I use to install wiring hook-ups, for lack of better words, on U-Haul customer rentals. It is not like I was in unfamiliar territory. Not really wanting to stick my fingers with a voltage tester, or fight volt meter probes, I opted for an adaptor that would plug directly into my Honda’s wiring harness. Installing it was the uncharted territory. Could I find the connections, and how much trouble would they be to get to?
I found an adaptor by searching the internet, and I was lucky in that the site had installation instructions as well. The adaptor was less than $30, and the site was easy to find as well. Just search for a trailer wiring adaptor for your model vehicle, and you should find the same people that I found. If they give you installation instructions then it is a good chance you are on the same site I was. I am sorry I didn’t bookmark that site.
After unpacking my adaptor, I found that the instructions that I printed from the web site were identical to the enclosed package instructions.

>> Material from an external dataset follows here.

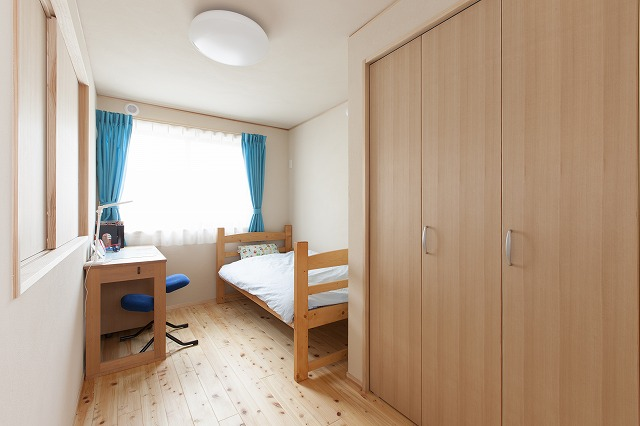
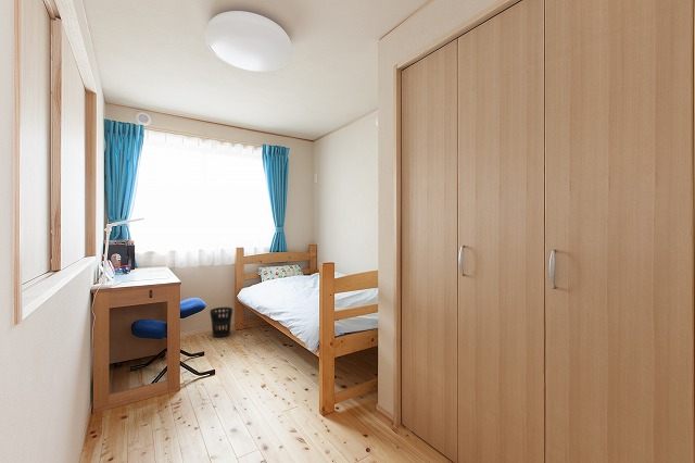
+ wastebasket [208,306,233,338]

Included in the package were wire ties of various sizes, an adaptor plug cover, and some double sided tape. Following the installation instructions, the first step was to remove the cargo door on the floor. This door just lifts out, exposing the spare tire. The spring loaded hinge cover was next and it was also easily removed. The problem arose on steps two and three of the instructions when I was to remove three plastic clips, and five screws that hold the plastic trim panel in place.
I could only find two plastic clips and as far as the five screws, well I found two or three. Some of the screws were used to hold tie downs. At this point I knew the instructions, although well written, were not going to pertain to my 2003 Honda Element, as advertised. I decided to check the Shop Manual which I had purchased online several years ago. The manual suggested removing the right rear taillight. However, the connectors in the wiring harness were actually behind the taillight and behind the right rear panel. Additionally, the seat, seat belt bolt, and seat holding bar needed removing. None of this was difficult and their removal gave me a better exposure to the panel itself and a few additional screws.
After removing the afore mentioned items, I needed to pop up the floor pillar trim panel a bit. This is basically on the floor and the door closes over it. Could I call it the door sill plate? Anyway, one can see where the rear panel meets up under it. After all this is done and you find no other screws holding the panel, then you can pull and pop it loose. It has push in connectors on its backside that are not visible. Additionally, they push back in and re-connect the panel back nicely when the job is done.
I didn’t have to completely remove the panel. I only had to pull it back enough to slide the adaptor harness end through a factory cutout previously covered by a round rubber cutout. Then I was able to connect the adaptor plug end to the Honda Element wiring harness plug in. It was a nice secure tight fit. I then hooked my test plug to the other end of the trailer wiring harness adaptor and checked the turn signals along with the lights. Everything worked very well.
Finally, I was able to put everything back together in reverse order. It actually was quite easy. I could have additionally secured the adaptor wiring with the supplied plastic ties, but the plug fit was tight and I didn’t want to short myself on wiring length. After all, it does have to hang out the window and connect to the trailer wiring plug. I finished the installation using the supplied double sided tape by sticking the adaptor box to the rear side panel. The tape lasted two days before letting loose. Velcro would do better. That pretty much is it, and there seems to be plenty of length to the adaptor to connect to a trailer when the time comes. May your next project go smoothly!